Data for this exercise »
━━━━━━━━━━

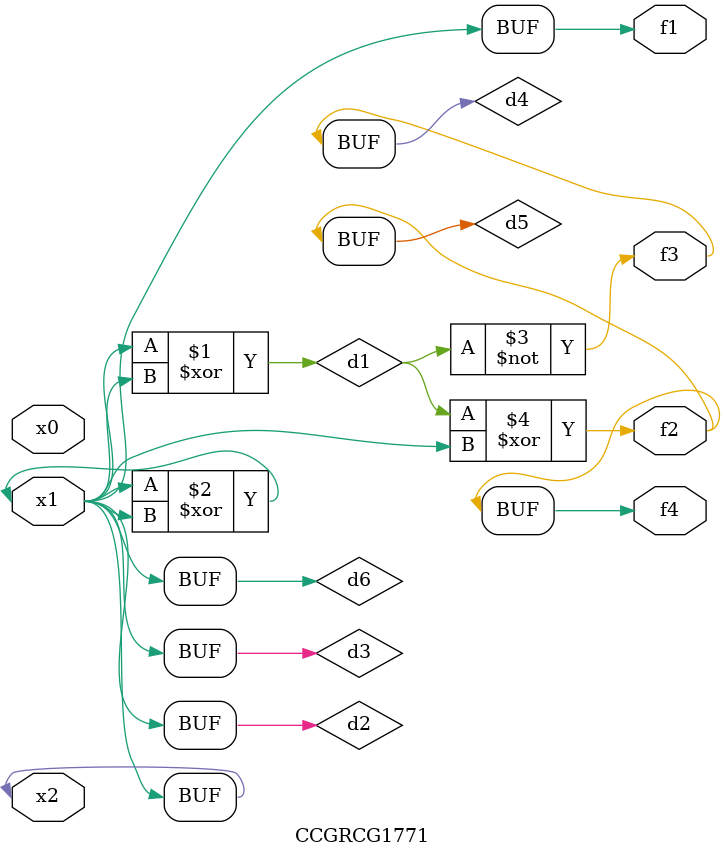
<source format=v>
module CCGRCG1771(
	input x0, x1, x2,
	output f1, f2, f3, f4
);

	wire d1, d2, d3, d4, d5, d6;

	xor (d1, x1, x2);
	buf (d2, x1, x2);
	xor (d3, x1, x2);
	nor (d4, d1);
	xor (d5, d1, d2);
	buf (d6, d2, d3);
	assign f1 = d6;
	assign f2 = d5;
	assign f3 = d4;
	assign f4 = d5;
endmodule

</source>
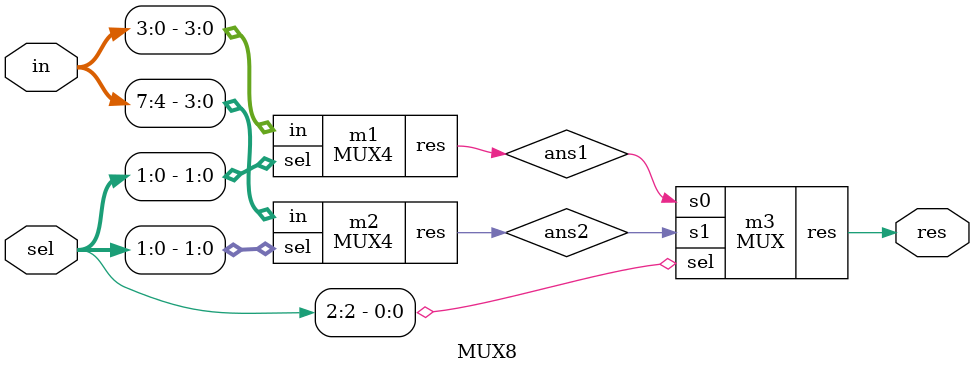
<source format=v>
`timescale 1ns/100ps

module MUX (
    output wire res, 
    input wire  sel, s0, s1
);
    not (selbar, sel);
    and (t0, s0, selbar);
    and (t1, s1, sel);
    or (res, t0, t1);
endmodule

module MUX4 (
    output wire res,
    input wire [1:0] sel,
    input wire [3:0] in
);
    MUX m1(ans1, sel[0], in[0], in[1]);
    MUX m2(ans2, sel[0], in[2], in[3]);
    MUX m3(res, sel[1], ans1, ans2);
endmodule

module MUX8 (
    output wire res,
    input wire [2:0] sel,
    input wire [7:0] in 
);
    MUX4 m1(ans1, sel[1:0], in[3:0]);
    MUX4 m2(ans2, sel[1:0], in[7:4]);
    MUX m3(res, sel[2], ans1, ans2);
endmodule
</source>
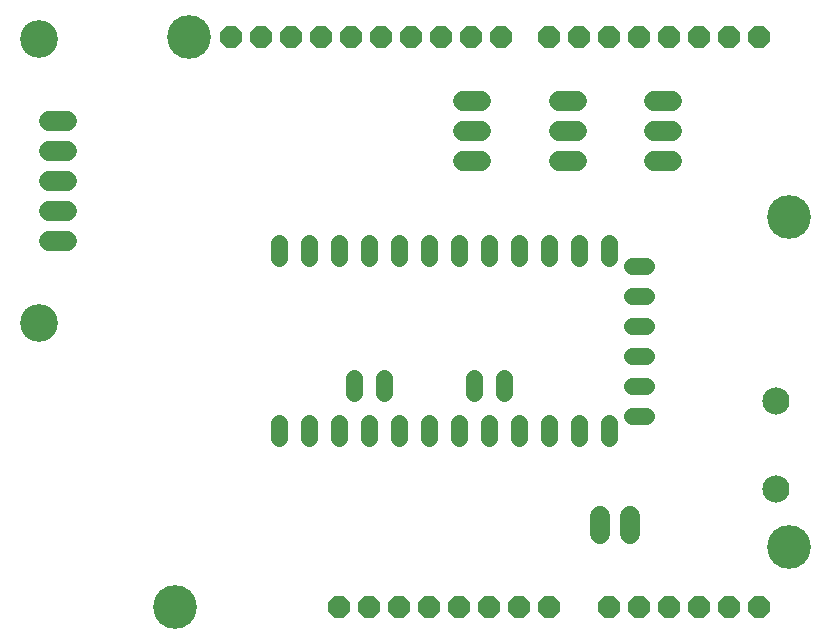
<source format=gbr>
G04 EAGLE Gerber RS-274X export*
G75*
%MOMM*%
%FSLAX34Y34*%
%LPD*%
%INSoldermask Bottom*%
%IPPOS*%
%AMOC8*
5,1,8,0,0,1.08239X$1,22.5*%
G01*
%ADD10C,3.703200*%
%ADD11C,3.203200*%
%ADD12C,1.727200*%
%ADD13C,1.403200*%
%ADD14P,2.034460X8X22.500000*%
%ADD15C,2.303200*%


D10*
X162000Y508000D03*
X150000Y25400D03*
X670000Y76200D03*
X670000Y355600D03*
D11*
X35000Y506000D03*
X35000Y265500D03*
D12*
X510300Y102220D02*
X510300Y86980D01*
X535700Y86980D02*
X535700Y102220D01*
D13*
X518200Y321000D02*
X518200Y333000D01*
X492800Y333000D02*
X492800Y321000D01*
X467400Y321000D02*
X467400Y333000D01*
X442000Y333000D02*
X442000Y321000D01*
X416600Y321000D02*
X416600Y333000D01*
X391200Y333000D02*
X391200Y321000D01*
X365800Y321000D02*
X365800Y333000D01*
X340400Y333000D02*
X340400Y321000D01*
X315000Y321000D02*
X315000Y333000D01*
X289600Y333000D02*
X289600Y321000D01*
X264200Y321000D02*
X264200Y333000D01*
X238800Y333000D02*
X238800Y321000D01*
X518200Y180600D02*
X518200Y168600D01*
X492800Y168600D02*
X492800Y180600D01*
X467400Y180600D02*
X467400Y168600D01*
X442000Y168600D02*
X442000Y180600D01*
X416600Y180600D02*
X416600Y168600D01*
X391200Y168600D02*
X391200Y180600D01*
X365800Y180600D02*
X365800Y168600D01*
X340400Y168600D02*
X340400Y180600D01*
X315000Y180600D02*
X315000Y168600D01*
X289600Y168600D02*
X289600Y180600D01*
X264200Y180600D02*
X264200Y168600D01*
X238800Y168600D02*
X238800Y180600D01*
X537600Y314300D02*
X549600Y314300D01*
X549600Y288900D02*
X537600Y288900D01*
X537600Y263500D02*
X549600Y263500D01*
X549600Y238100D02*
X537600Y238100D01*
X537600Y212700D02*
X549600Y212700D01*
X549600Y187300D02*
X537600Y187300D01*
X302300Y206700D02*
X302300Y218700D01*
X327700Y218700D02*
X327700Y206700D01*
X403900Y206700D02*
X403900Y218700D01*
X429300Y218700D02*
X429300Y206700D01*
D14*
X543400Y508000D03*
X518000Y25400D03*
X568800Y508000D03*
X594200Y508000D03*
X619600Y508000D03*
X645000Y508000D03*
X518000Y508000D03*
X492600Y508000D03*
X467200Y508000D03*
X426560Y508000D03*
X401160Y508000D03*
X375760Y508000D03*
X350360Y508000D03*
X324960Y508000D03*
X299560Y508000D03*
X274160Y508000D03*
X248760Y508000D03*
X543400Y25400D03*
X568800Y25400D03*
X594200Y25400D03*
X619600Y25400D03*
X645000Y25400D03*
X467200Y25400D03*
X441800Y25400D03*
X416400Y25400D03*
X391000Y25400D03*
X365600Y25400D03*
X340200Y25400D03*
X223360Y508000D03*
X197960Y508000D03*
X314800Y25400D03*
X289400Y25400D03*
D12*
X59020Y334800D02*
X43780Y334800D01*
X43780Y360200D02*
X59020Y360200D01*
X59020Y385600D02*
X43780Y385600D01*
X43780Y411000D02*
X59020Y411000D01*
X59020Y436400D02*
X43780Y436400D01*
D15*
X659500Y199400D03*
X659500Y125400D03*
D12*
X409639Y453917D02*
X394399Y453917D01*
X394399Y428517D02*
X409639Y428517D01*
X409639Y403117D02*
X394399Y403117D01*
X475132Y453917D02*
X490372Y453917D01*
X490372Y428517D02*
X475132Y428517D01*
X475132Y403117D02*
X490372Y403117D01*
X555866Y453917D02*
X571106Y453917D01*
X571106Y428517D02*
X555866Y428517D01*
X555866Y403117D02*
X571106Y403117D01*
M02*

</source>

━━━━━━━━━━

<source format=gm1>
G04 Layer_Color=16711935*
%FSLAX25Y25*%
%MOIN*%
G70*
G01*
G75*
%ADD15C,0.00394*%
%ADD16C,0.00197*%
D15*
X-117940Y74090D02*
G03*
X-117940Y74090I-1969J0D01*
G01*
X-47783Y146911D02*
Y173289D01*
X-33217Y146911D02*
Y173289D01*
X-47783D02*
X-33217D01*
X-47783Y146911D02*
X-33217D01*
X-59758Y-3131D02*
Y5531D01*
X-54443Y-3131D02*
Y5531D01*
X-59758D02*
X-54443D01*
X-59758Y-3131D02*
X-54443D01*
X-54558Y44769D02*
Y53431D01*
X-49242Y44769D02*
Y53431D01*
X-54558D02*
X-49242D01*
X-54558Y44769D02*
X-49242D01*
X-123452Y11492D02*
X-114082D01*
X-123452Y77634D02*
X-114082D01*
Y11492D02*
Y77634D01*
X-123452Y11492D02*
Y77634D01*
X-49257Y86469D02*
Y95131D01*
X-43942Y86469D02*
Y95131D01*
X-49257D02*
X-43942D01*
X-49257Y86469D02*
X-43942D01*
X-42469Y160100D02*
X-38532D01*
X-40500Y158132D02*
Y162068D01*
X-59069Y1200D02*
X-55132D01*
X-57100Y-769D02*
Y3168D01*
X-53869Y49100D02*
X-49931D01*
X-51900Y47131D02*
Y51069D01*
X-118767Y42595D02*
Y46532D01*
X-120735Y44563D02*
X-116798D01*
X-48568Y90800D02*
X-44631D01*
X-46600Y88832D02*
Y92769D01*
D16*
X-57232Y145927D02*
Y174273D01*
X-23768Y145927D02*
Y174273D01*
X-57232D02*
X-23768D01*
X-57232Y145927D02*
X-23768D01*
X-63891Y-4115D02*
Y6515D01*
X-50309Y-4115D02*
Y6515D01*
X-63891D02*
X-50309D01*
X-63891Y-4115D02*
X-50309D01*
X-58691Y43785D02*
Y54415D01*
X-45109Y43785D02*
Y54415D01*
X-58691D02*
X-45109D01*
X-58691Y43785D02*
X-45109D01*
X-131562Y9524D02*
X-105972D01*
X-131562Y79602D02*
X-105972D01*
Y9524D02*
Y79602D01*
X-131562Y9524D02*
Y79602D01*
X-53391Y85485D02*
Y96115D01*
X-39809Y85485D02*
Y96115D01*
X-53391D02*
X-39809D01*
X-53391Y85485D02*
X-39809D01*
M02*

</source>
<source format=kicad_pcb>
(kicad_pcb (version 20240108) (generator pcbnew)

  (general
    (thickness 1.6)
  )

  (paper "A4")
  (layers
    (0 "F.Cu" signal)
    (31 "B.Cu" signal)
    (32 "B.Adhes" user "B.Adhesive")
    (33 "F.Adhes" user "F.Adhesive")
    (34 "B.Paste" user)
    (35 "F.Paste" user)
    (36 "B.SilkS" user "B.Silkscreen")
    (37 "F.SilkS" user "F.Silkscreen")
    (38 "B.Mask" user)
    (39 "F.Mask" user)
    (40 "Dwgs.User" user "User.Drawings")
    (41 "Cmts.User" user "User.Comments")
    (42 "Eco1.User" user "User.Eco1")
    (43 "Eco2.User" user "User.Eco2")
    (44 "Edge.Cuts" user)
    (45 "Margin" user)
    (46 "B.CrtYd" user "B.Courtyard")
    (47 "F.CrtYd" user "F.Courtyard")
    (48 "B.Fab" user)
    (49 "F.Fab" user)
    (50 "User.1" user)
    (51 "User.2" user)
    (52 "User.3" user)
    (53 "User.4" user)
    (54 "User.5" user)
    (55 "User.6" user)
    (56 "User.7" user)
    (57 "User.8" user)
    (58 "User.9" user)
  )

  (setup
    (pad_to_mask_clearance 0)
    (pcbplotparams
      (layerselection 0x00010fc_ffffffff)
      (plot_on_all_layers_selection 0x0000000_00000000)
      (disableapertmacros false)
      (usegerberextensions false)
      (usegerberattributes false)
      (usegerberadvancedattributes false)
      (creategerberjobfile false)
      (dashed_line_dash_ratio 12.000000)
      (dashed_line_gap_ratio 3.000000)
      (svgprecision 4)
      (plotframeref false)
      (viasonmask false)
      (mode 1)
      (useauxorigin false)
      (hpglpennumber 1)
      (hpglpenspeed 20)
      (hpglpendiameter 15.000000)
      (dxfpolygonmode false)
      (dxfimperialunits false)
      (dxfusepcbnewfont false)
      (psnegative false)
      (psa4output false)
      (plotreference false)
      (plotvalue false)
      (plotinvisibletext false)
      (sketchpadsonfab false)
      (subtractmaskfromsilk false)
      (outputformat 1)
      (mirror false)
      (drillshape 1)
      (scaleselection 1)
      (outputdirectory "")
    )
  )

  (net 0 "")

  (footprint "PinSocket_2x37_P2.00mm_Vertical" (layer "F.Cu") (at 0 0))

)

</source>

━━━━━━━━━━

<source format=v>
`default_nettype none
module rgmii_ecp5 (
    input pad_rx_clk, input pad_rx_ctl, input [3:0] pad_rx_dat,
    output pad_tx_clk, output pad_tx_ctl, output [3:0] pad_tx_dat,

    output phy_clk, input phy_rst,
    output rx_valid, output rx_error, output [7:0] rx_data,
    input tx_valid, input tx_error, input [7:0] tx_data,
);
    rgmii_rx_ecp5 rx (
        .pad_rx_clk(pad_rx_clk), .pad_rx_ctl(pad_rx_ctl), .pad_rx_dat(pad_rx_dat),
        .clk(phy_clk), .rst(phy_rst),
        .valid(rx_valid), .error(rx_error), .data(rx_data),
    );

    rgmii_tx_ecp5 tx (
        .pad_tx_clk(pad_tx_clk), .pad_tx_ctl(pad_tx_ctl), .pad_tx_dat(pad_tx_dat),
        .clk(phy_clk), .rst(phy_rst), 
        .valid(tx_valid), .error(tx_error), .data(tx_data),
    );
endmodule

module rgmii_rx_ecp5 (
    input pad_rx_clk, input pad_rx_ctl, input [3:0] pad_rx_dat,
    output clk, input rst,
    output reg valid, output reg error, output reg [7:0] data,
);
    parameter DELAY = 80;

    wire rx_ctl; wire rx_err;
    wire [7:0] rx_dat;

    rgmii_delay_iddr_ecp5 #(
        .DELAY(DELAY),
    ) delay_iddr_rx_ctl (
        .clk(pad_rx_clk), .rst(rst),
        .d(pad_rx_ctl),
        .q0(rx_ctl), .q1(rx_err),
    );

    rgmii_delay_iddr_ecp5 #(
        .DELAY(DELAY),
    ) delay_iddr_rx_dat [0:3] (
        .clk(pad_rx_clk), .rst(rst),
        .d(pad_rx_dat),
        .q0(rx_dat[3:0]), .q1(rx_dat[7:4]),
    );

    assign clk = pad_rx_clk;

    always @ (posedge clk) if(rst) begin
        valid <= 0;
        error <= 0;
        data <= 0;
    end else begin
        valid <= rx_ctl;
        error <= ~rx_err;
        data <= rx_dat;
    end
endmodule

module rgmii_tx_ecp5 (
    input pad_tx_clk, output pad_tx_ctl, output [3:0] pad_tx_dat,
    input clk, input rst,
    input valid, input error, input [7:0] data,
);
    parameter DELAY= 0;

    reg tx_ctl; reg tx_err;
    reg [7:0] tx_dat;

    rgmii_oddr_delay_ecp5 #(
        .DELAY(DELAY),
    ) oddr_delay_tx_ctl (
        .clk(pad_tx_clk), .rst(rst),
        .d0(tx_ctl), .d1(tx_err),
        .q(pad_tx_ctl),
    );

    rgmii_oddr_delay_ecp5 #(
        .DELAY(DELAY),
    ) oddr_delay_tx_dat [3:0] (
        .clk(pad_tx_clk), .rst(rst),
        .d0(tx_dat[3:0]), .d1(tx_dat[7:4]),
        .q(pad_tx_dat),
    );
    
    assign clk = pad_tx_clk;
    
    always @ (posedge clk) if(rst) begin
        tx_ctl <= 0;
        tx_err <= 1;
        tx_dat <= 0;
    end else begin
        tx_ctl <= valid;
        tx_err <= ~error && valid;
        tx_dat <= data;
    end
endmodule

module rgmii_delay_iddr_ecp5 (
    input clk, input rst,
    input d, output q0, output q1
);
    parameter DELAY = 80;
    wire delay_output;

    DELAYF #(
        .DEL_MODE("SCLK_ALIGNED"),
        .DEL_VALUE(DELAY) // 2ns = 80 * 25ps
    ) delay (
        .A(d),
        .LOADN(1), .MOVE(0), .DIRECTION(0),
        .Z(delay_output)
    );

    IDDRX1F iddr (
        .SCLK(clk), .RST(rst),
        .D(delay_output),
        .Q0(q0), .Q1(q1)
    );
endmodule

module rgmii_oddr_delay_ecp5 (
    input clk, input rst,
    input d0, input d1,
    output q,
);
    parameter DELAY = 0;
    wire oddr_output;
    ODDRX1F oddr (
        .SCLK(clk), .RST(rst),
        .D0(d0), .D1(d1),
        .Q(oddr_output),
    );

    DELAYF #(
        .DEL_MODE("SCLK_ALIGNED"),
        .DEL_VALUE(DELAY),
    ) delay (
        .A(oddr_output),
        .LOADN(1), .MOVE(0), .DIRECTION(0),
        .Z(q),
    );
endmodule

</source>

━━━━━━━━━━

About this exercise » Copy range, inclusive: the line holding "X-53391D02*" to the line holding "(usegerberextensions false)". Reproduce exactly those lines of the records above and no others.

Answer box »
X-53391D02*
X-39809D01*
X-53391Y85485D02*
X-39809D01*
M02*

</source>
<source format=kicad_pcb>
(kicad_pcb (version 20240108) (generator pcbnew)

  (general
    (thickness 1.6)
  )

  (paper "A4")
  (layers
    (0 "F.Cu" signal)
    (31 "B.Cu" signal)
    (32 "B.Adhes" user "B.Adhesive")
    (33 "F.Adhes" user "F.Adhesive")
    (34 "B.Paste" user)
    (35 "F.Paste" user)
    (36 "B.SilkS" user "B.Silkscreen")
    (37 "F.SilkS" user "F.Silkscreen")
    (38 "B.Mask" user)
    (39 "F.Mask" user)
    (40 "Dwgs.User" user "User.Drawings")
    (41 "Cmts.User" user "User.Comments")
    (42 "Eco1.User" user "User.Eco1")
    (43 "Eco2.User" user "User.Eco2")
    (44 "Edge.Cuts" user)
    (45 "Margin" user)
    (46 "B.CrtYd" user "B.Courtyard")
    (47 "F.CrtYd" user "F.Courtyard")
    (48 "B.Fab" user)
    (49 "F.Fab" user)
    (50 "User.1" user)
    (51 "User.2" user)
    (52 "User.3" user)
    (53 "User.4" user)
    (54 "User.5" user)
    (55 "User.6" user)
    (56 "User.7" user)
    (57 "User.8" user)
    (58 "User.9" user)
  )

  (setup
    (pad_to_mask_clearance 0)
    (pcbplotparams
      (layerselection 0x00010fc_ffffffff)
      (plot_on_all_layers_selection 0x0000000_00000000)
      (disableapertmacros false)
      (usegerberextensions false)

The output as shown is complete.